__PROBLEM TO SOLVE__. Locate the line containing "first drop-down menu" in the data below. Reproduce it and every following line up to the end, exactly as given.
****************************************
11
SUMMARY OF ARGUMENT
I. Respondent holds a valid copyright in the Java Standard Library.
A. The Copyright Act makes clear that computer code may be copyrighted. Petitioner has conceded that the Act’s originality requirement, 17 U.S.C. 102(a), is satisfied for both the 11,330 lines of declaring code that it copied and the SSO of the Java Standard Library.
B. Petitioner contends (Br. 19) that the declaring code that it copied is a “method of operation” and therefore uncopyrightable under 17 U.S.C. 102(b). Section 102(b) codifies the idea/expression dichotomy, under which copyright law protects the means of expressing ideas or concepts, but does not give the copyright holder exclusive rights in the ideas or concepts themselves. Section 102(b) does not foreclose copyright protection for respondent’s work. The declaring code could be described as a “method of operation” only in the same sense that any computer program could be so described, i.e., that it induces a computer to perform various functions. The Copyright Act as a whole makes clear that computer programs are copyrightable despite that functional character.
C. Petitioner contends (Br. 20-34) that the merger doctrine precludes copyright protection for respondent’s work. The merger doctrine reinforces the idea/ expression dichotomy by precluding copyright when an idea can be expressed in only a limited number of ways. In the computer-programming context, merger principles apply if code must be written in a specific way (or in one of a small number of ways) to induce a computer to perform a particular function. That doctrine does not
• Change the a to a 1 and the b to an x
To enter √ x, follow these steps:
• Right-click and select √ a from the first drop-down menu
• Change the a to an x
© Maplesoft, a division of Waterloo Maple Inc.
****************************************
__EXPECTED OUTPUT__.
• Right-click and select √ a from the first drop-down menu
• Change the a to an x
© Maplesoft, a division of Waterloo Maple Inc.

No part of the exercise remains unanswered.